● **Texte de la page**:
:::
Parmi ces militants, Nicolas fait à 19 ans la rencontre, au cours une soirée étudiante, d’un président d’association. "On a échangé nos numéros et c’était parti pour une relation de quelques mois." C’est là que se posent pour lui les premières questions sur une suite, même très hypothétique, de sa vie familiale. "Coucher est une chose, entrer en relation sérieuse est une autre, parce que forcément, en couple, il va falloir assumer un moment donné devant tout le monde et notamment la famille. Donc là, on réfléchit aussi à est-ce que je vais pouvoir fonder une famille ? Comment ça va se présenter ?" Des questions sur lesquelles, dans les années 2000, les perspectives son encore très réduites : pas de mariage, pas d’adoption. Les homos doivent se contenter du Pacs durant près de quinze ans. 

Britney, Katy Perry, Kylie Minogue

À défaut de fonder tout de suite une famille, Nicolas se réconforte à nouveau auprès de ses modèles sur le petit écran ou à la radio. D’abord les Spice Girls, qui l’accompagnent depuis les années 1990. "Il y a toutes ces chanteuses qui sont arrivées avec ce côté empowerment comme Britney Spears, qui a à peu près le même âge que moi, qui a fait des chansons sur le thème 'je suis une femme, je l’assume, je suis une minorité sexuelle qui n’a pas le pouvoir d’ordinaire’. Cela a été mes modèles plus que des personnes qui ont affiché leur homosexualité dans des chansons. Queen, c’était pas ma génération, Bowie non plus. Ce sont ces femmes qui m’ont donné cette confiance et cet empowerment."

Au milieu des années 2000, Katy Perry commence aussi à entonner "I kissed a girl and I liked it", "donc forcément, on l’a aimée tout de suite". Dans la même veine il y avait les t.A.T.u., "deux lesbiennes russes qui s’embrassent dans leur clip" [elles expliqueront plus tard être hétérosexuelles], mais aussi Lara Fabian qui chante "la différence" ou encore Kylie Minogue… "Toutes ces femmes-là, elles arrivaient dans la conversation quand je faisais des rencontres sexuelles, c’était les conversations d’après le sexe."

Chemin faisant, le 4 mars 2002, une loi permet à un “tierce digne de confiance” de partager l’autorité parentale d’un enfant “si les circonstances l’exigent”. À condition de passer devant des tribunaux pour s’en justifier, gays et lesbiennes peuvent partager une forme de parentalité. Un tout petit pas en avant. Mais rien n’est encore garanti pour offrir un modèle fier et solide à Nicolas. En 2002, Jean-Marie Le Pen, le candidat du Front national, passe au second tour de l’élection présidentielle. Un grand pas en arrière. Les sorties homophobes du patriarche inquiètent le jeune homme : "Il disait 'pédé' pour insulter quelqu’un, il disait 'petit pédé' devant les caméras…".

Des obstacles, mais jamais d’arrêt net dans la course de Nicolas qui fête ses 20 ans en 2003. Cette année-là, il déménage à Lille pour poursuivre ses études. "Ce qui va être radical dans mon arrivée à Lille, c’est la proximité d’autres grandes villes comme Bruxelles, Paris et Londres, et la multiplication chez moi des plans cul. Je me suis senti plus à l’aise de vivre ma sexualité, peut-être parce que ce n’était pas ma culture, je me sentais moins gêné, plus anonyme." Il trouve une certaine confiance en lui, presque trop considère-t-il rétrospectivement : "Cela m'a conduit à prendre des risques lors de certains plans".
:::
Selon le texte de la page, en quelle année Nicolas s'installe-t-il à Lille, et pour quelle raison ?
:::
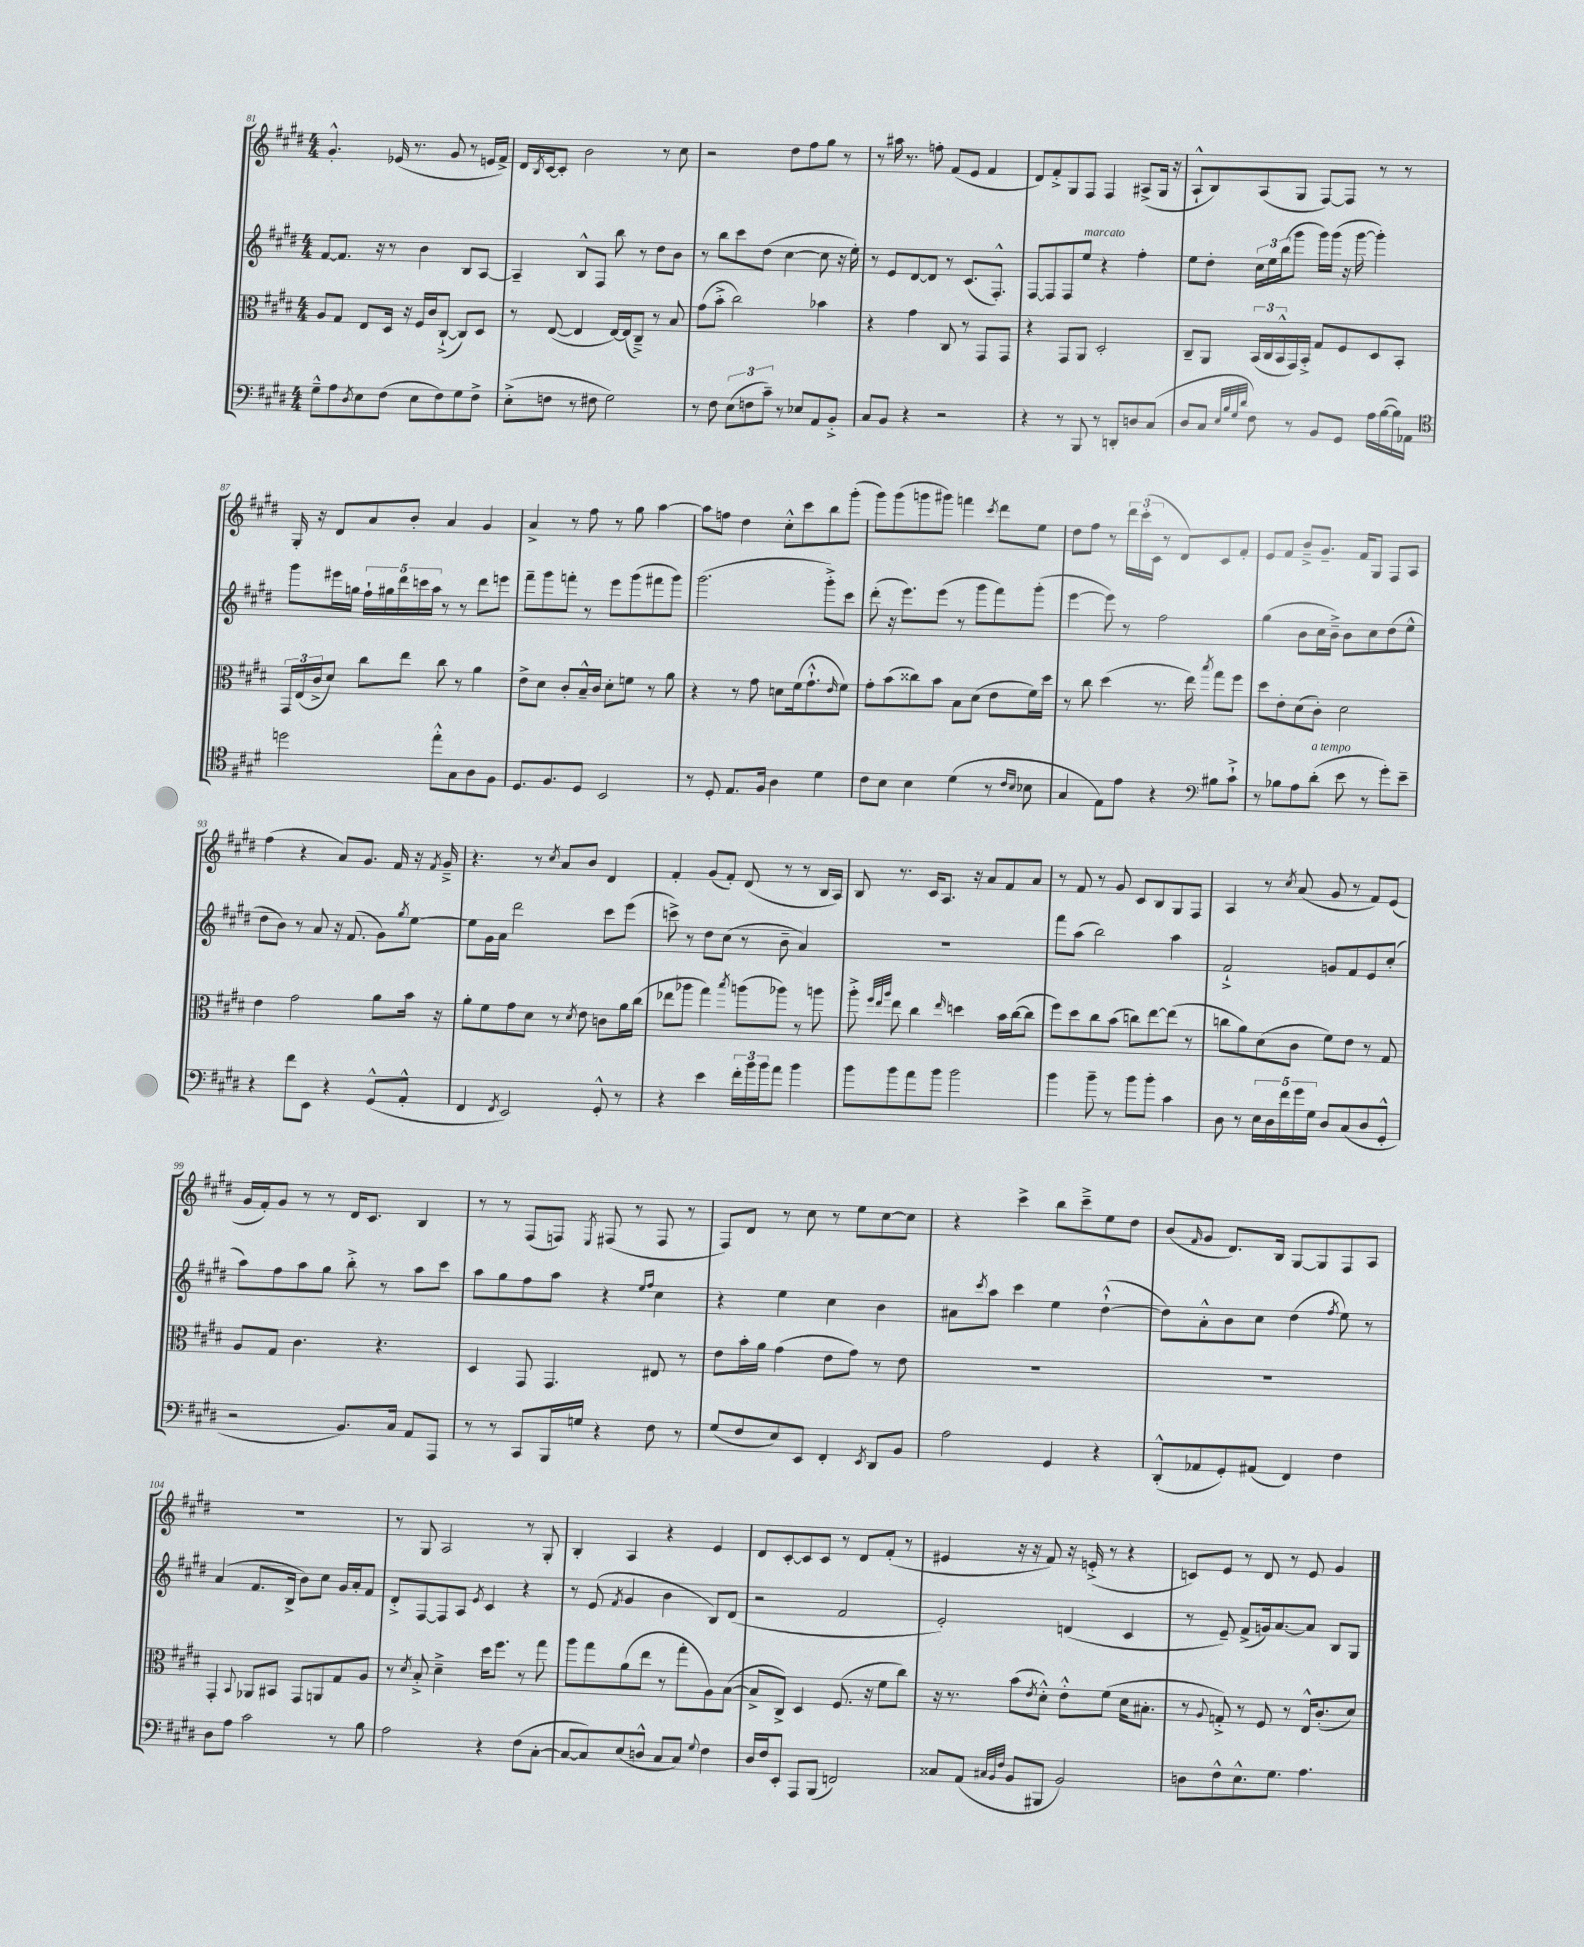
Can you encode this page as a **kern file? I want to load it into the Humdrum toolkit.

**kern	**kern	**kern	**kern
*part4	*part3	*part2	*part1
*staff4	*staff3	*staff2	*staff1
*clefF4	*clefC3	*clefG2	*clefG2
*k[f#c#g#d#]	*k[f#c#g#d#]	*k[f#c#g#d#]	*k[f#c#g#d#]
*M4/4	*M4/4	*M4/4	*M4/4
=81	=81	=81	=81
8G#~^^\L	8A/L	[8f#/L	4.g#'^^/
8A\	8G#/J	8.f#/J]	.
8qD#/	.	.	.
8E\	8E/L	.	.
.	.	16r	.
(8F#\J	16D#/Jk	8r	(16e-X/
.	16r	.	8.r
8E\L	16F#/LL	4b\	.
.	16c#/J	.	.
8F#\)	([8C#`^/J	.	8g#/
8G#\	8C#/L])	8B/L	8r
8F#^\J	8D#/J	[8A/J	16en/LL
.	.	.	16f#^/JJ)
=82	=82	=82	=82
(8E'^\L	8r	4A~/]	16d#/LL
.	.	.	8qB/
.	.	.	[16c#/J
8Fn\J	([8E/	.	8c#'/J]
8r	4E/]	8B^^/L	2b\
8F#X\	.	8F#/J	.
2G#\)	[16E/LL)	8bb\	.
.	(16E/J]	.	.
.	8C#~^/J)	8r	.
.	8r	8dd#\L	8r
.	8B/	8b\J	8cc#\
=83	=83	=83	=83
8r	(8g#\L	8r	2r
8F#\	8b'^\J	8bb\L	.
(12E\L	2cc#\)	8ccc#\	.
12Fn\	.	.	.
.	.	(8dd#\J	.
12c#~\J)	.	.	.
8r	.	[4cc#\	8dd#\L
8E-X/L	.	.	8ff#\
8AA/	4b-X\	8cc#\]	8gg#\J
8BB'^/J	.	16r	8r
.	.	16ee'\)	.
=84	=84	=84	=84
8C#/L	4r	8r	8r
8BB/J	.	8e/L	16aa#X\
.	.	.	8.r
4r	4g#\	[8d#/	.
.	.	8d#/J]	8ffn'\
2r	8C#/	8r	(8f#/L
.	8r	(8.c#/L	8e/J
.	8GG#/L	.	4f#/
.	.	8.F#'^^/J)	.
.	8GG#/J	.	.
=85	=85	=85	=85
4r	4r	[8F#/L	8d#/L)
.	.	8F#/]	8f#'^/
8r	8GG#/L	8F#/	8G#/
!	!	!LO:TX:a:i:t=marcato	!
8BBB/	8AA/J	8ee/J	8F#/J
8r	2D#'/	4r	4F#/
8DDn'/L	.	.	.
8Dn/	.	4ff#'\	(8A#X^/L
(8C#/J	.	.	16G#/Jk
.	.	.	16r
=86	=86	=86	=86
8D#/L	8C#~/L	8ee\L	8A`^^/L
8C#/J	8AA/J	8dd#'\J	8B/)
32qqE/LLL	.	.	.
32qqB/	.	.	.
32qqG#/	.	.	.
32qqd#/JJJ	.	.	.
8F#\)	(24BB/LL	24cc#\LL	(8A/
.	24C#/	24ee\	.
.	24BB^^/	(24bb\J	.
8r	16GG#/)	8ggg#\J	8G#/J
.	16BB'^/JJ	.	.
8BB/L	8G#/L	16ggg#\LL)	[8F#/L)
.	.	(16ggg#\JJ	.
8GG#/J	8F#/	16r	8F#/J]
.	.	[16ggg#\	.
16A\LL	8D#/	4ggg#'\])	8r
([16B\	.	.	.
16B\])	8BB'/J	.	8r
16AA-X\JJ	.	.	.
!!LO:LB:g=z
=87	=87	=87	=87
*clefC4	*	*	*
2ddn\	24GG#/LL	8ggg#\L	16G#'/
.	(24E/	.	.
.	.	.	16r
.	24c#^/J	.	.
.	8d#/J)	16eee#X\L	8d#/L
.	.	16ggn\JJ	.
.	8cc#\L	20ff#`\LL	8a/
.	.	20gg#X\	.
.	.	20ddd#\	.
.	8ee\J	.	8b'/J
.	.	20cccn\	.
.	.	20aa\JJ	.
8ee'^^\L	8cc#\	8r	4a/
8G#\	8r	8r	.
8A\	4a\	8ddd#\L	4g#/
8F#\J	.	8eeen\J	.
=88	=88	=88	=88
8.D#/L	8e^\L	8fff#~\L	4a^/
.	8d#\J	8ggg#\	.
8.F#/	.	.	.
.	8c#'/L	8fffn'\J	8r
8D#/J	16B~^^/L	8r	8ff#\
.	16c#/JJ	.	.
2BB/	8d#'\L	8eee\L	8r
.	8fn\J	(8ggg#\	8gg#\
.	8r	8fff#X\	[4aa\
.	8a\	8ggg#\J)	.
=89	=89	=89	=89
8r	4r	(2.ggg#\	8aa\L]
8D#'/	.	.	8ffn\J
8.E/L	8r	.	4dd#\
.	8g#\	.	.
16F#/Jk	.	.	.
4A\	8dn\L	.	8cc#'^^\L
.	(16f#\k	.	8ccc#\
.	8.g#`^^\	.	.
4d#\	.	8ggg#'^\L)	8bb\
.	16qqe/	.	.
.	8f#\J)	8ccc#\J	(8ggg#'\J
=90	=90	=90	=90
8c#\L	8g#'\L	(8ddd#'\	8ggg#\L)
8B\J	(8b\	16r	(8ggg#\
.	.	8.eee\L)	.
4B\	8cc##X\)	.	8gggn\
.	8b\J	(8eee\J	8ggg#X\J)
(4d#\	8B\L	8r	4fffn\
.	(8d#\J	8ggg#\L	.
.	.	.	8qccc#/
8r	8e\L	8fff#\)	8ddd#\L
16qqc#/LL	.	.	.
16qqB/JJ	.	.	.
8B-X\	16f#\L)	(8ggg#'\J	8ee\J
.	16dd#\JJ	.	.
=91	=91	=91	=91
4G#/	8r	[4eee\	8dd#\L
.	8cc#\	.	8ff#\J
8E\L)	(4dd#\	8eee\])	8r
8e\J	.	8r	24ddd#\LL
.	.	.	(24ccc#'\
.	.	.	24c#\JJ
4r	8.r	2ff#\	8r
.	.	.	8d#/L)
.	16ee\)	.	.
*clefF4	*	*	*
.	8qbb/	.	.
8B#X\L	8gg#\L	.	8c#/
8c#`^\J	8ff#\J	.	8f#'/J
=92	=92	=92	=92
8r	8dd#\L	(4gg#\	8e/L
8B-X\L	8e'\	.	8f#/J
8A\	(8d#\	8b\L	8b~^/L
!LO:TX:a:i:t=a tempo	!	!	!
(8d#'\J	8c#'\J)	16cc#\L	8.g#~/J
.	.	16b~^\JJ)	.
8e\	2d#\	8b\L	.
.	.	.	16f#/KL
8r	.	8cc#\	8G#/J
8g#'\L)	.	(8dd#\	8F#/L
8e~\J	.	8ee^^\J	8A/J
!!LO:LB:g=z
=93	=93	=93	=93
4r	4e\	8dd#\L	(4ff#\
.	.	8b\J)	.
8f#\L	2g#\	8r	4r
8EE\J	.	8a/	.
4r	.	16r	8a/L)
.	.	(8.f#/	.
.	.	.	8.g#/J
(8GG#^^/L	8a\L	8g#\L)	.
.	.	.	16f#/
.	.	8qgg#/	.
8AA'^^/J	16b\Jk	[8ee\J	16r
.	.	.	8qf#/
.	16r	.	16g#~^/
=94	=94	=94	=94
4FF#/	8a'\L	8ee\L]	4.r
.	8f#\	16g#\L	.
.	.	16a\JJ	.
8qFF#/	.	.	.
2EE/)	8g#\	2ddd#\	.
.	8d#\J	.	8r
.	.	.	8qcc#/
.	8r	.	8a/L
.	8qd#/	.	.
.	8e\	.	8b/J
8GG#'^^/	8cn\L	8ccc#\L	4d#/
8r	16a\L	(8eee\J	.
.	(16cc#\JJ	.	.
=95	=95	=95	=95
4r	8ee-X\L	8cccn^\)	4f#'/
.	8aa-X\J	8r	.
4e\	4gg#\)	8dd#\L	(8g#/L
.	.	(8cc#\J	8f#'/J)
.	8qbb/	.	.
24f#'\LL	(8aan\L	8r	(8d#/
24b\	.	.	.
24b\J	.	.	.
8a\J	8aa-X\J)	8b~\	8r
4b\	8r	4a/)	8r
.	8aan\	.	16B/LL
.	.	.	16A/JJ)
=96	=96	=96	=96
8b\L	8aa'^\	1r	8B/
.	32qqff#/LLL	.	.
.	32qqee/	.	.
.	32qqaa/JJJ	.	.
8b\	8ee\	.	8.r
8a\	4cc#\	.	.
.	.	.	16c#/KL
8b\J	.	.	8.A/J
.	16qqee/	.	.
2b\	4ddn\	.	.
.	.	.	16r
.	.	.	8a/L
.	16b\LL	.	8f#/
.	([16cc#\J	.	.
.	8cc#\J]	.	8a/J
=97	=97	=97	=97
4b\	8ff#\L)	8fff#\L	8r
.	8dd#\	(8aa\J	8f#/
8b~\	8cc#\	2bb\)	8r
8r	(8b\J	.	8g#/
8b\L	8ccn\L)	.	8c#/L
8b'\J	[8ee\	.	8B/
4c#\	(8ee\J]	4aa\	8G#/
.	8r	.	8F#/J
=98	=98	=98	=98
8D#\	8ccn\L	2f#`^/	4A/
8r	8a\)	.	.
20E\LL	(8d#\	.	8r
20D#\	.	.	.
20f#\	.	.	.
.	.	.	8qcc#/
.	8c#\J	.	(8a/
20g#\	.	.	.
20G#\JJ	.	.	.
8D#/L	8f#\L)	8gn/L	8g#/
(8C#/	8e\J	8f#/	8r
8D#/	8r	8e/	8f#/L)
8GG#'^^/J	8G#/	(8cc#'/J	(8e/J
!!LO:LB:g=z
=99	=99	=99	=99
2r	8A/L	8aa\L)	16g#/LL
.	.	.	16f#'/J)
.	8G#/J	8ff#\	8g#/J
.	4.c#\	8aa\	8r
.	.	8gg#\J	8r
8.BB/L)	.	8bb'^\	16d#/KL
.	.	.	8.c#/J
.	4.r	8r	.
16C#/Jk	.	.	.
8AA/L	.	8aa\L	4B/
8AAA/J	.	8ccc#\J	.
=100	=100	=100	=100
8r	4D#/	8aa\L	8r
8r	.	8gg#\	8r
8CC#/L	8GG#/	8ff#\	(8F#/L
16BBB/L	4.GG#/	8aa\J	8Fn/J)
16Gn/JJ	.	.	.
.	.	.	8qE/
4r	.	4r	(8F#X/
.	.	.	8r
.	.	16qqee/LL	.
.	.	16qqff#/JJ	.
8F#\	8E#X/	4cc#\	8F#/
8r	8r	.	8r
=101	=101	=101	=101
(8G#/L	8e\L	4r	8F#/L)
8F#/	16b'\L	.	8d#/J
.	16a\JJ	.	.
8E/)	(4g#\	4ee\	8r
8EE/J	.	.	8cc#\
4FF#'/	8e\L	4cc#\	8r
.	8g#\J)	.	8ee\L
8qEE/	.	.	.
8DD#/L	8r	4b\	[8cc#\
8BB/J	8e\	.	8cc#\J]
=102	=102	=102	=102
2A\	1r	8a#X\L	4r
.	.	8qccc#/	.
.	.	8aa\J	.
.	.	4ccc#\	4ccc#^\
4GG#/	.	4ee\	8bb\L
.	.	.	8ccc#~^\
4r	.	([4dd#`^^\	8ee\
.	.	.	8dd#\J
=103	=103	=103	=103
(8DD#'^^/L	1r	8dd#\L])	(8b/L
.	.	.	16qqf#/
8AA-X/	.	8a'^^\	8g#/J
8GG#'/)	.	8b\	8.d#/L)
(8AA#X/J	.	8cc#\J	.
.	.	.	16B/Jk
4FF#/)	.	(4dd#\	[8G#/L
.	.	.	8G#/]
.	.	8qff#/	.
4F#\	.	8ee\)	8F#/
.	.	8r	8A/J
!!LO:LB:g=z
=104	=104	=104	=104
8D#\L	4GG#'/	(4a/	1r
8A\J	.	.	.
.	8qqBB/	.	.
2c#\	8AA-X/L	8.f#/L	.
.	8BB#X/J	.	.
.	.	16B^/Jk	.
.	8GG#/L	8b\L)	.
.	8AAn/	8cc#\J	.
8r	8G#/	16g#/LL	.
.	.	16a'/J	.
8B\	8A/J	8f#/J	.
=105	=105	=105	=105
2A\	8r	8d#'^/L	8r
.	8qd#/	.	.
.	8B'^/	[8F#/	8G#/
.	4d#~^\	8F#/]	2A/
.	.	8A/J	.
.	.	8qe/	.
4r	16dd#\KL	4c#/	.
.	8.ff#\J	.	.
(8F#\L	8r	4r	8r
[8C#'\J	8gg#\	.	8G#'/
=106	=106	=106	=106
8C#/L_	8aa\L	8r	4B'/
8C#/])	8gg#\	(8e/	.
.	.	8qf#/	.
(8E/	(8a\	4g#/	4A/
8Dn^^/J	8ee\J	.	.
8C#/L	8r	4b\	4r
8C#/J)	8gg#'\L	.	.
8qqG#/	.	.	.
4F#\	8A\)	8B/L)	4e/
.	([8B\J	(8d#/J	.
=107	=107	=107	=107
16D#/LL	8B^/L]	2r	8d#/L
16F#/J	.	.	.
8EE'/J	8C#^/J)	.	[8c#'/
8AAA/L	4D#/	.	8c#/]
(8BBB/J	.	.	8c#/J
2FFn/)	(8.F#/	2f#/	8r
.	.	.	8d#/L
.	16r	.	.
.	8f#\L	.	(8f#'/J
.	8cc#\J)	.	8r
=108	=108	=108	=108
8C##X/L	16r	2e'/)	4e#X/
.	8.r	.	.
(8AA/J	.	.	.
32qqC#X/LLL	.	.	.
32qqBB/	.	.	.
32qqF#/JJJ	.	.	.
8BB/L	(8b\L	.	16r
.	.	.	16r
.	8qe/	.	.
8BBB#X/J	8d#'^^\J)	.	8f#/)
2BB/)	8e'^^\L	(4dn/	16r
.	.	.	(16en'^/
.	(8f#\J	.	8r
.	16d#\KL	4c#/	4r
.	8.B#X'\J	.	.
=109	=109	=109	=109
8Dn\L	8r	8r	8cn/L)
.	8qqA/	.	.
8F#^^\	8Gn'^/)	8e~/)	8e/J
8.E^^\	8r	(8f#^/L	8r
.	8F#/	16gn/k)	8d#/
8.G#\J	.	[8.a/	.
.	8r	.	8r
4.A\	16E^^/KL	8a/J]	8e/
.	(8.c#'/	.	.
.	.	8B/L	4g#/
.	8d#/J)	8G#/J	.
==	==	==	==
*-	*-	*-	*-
:::
● **Exercice corrigé**:
Il s'installe à Lille en 2003 pour poursuivre ses études.